SEC Approves Looser Auditor Independence Rules
- * Amend the definitions of “affiliate of the audit client,” in Rule 2-01(f)(4), and “investment company complex,” in Rule 2-01(f)(14), to address certain affiliate relationships, including entities under common control;
- * Amend the definition of “audit and professional engagement period,” specifically Rule 2-01(f)(5)(iii), to shorten the look-back period, for domestic first time filers in assessing compliance with the independence requirements;
- * Amend Rule 2-01(c)(1)(ii)(A)(1) and (E) to add certain student loans and de minimis consumer loans to the categorical exclusions from independence-impairing lending relationships;
- * Amend Rule 2-01(c)(3) to replace the reference to “substantial stockholders” in the business relationships rule with the concept of beneficial owners with significant influence;
- * Replace the outdated transition provision in Rule 2-01(e) with a new Rule 2-01(e) to introduce a transition framework to address inadvertent independence violations that only arise as a result of a merger or acquisition transactions; and
- * Make certain other miscellaneous updates.
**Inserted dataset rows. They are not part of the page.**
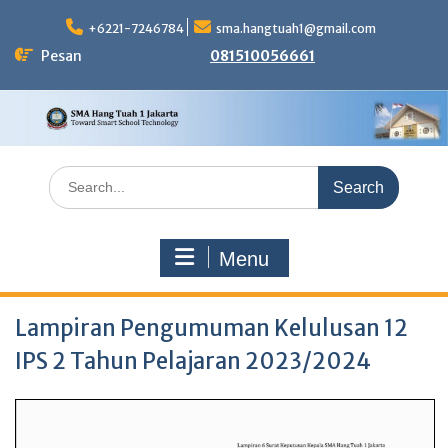
Skip
to
+6221-7246784
sma.hangtuah1@gmail.com
content
Pesan
081510056661
Search
for:
Menu
Lampiran Pengumuman Kelulusan 12
IPS 2 Tahun Pelajaran 2023/2024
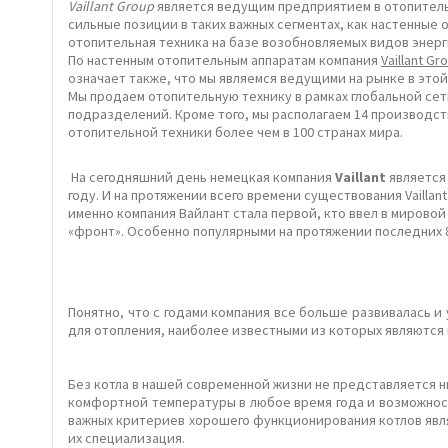
Vaillant Group
является ведущим предприятием в отопительно
сильные позиции в таких важных сегментах, как настенные
отопительная техника на базе возобновляемых видов энер
По настенным отопительным аппаратам компания
Vaillant Gr
означает также, что мы являемся ведущими на рынке в этой
Мы продаем отопительную технику в рамках глобальной сет
подразделений. Кроме того, мы располагаем 14 производст
отопительной техники более чем в 100 странах мира.
На сегодняшний день немецкая компания
Vaillant
является 
году. И на протяжении всего времени существования Vailla
именно компания Вайлант стала первой, кто ввел в мировой
«фронт». Особенно популярными на протяжении последних 8
Понятно, что с годами компания все больше развивалась 
для отопления, наиболее известными из которых являются
Без котла в нашей современной жизни не представляется н
комфортной температуры в любое время года и возможность
важных критериев хорошего функционирования котлов являе
их специализация.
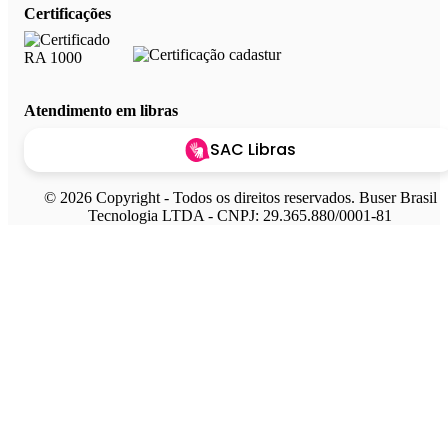
Certificações
Atendimento em libras
SAC Libras
© 2026 Copyright - Todos os direitos reservados. Buser Brasil
Tecnologia LTDA - CNPJ: 29.365.880/0001-81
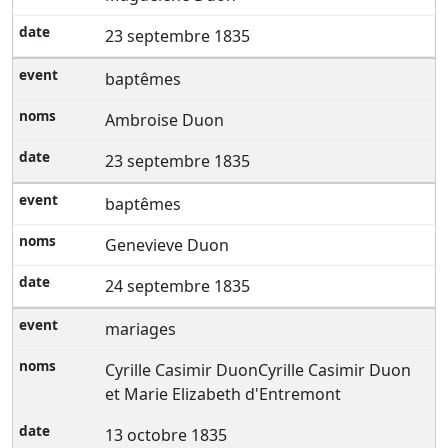
23 septembre 1835
baptêmes
Ambroise Duon
23 septembre 1835
baptêmes
Genevieve Duon
24 septembre 1835
mariages
Cyrille Casimir DuonCyrille Casimir Duon
et Marie Elizabeth d'Entremont
13 octobre 1835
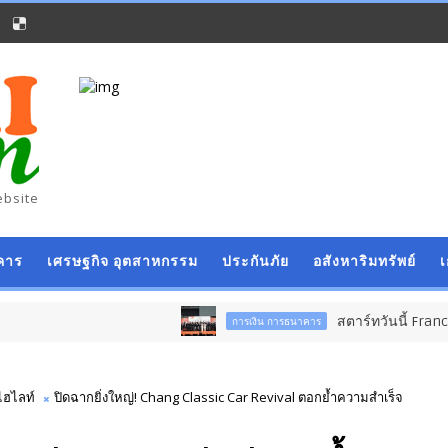
ebsite
คาร
เศรษฐกิจ อุตสาหกรรม
ประกันภัย
อสังหาริมทรัพย์
สตาร์ทวันนี้ Franchise Expo Tha
การเงิน การธนาคาร
ไฮไลท์
ปิดฉากยิ่งใหญ่! Chang Classic Car Revival ตอกย้ำความสำเร็จ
“Today’s amendments reflect the Commission’s long-recognized view that an audit by an objective, impartial, and skilled professional contributes to both investor protection and investor confidence,” said Chairman Jay Clayton. “These modernized auditor independence requirements will increase investor protection by focusing audit clients, audit committees, and auditors on areas that may threaten an auditor’s objectivity and impartiality. They also will improve competition and audit quality by increasing the number of qualified audit firms from which an issuer can choose.”